If, during a complex procurement, one of the evaluation team needs to be replaced, a thorough and detailed briefing must be given to the new team member to ensure that they fully understand the process that they are stepping into and the evaluation method being used. All of these must be clearly documented.
Disgruntled parties can challenge evaluation decisions through judicial review on the grounds of illegality, irrationality, procedural unfairness or legitimate expectation (see Practice note, Judicial review: an introduction ( www.practicallaw.com/1-376-4820) ).
Regulation 4 ( www.practicallaw.com/1-376-4820) of the PCR 2006 requires contracting authorities to
Treat economic operators equally and in a non-discriminatory way.
Act in a transparent way.
These principles apply to the whole of the tender process including evaluation. The contracting authority should therefore take steps to manage conflicts of interest. Members of the panel should therefore be required to disclose in advance any connections they have to bidders.

_ _ _ _ _ _ _

• [Check your understanding]
1) From the procurement evaluation passage, extract the span between "Disgruntled parties can" and "have to bidders.", inclusive.
2) Render this sentence from the procurement evaluation passage in Spanish: "These principles apply to the whole of the tender process including evaluation."
3) Using the procurement evaluation passage, answer each question briefly:
(a) What must a new member of the evaluation team receive when replacing someone during a complex procurement?
(b) Which regulation of the PCR 2006 requires contracting authorities to act in a transparent way?
(c) What should panel members be required to disclose in advance?
Rely only on the procurement evaluation passage, with no outside knowledge.

• [Data excerpt]
_ _ _ _ _ _ _

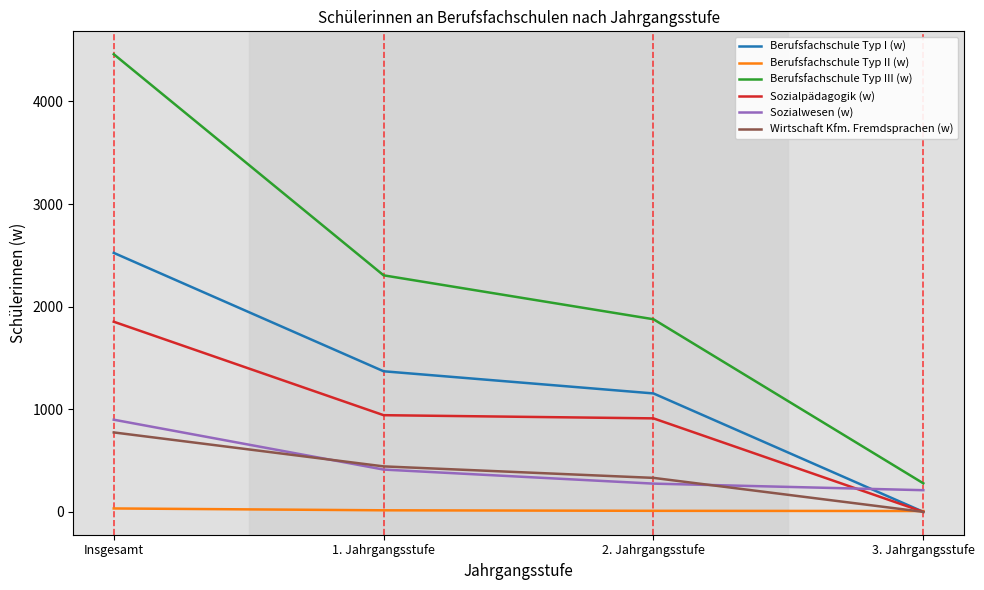

Where does the Berufsfachschule Typ III (w) series first go above 2305?

Insgesamt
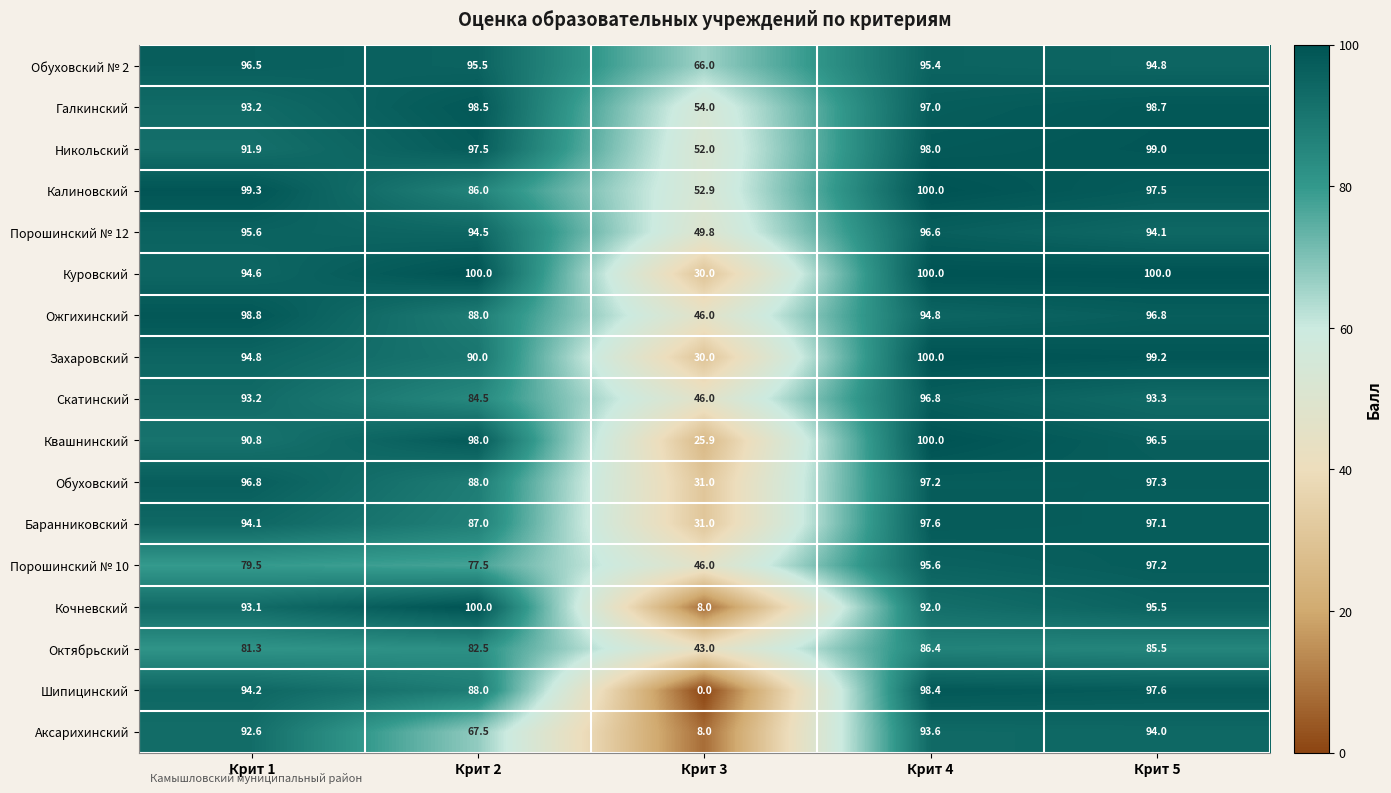

Which series has the largest range (max minus min)?

Шипицинский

_ _ _ _ _ _ _

• [Answers]
1)
Disgruntled parties can challenge evaluation decisions through judicial review on the grounds of illegality, irrationality, procedural unfairness or legitimate expectation (see Practice note, Judicial review: an introduction ( www.practicallaw.com/1-376-4820) ).
Regulation 4 ( www.practicallaw.com/1-376-4820) of the PCR 2006 requires contracting authorities to
Treat economic operators equally and in a non-discriminatory way.
Act in a transparent way.
These principles apply to the whole of the tender process including evaluation. The contracting authority should therefore take steps to manage conflicts of interest. Members of the panel should therefore be required to disclose in advance any connections they have to bidders.

2) Estos principios se aplican a todo el proceso de licitación, incluida la evaluación.

3)
(a) A thorough and detailed briefing.
(b) Regulation 4.
(c) Any connections they have to bidders.